Dr. Just later concluded that the repetition of MK's work activity alone could not have caused her injuries. After convening a review panel, Caterpillar agree and chose not to log the injury as work-related. But the Department of Labor and an Administrative Law Judge (ALJ) disagreed with that determination and fined Caterpillar.

The Seventh Circuit Court of Appeals reversed that decision.

Both Caterpillar and the agency provided evidence for their respective stances on whether MK's injuries were "work-related," but the Seventh Circuit said that the agency erred by failing to test its hypothesis against Caterpillar's hypotheses.
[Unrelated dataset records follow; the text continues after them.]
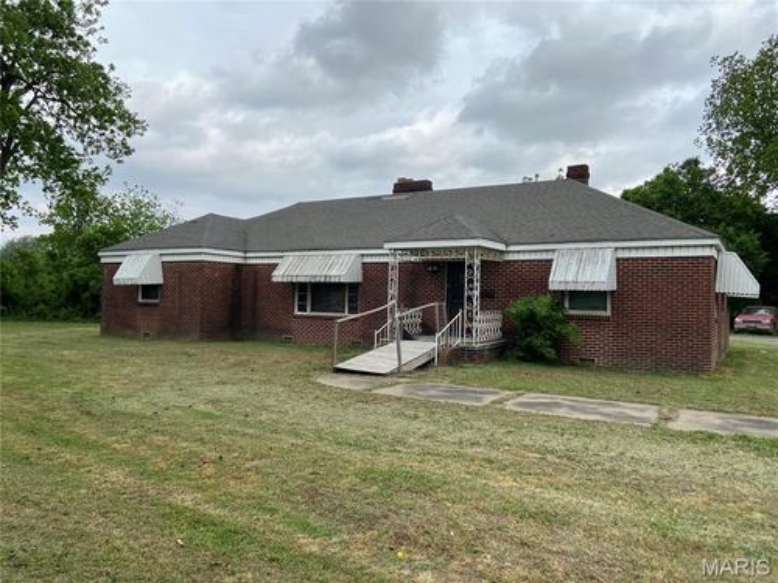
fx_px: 584
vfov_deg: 53.1
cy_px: 292
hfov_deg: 67.3
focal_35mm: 26
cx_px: 389
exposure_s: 1/2967
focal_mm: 4.25
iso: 32
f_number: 1.8
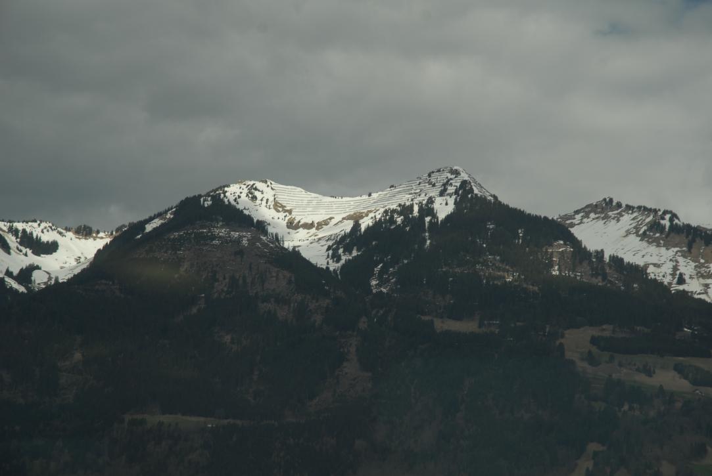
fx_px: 2079
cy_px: 238
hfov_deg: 19.4
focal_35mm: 105
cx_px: 356
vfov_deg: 13.1
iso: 100
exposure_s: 1/160
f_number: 6.3
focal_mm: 70
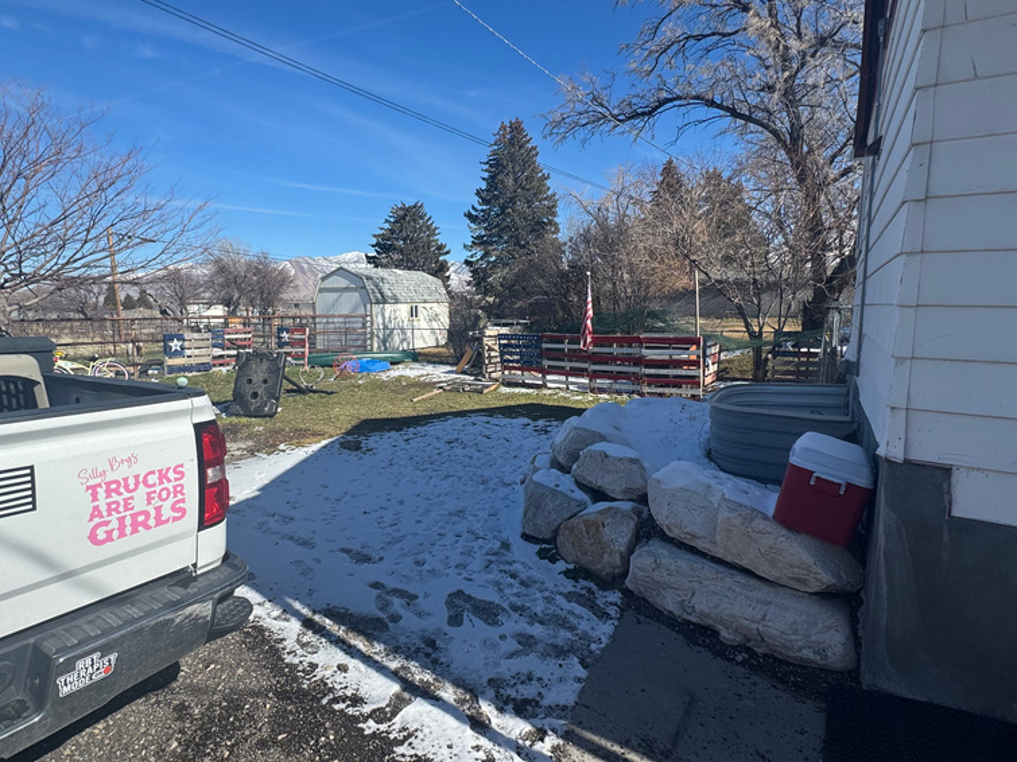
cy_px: 363
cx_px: 470
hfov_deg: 84.5
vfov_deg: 68.6
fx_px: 558
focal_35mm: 19
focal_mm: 2.22
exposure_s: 1/2028
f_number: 2.2
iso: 50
Specifically, the court said that the ALJ should have considered Caterpillar Logistics' 300-person-years of experience with its packing department.

Tennis elbow or golfer's elbow occurs at a rate of about 1-2 percent per year in the general population. By those calculations, Caterpillar should have encountered between three and six cases among the staff of the packing department if work played no causal role at all. It actually had one case -- MK's.

The Seventh Circuit notes that the OSHA log doesn't show actual risks; it shows whether the employer believes that there is a connection between the working environment and the injuries. Judge Easterbrook suggests that everyone could save a lot of time and money if OSHA simply eliminated the work-relatedness requirement.

Would tinkering with the work-relatedness requirement for the log help or hurt your clients?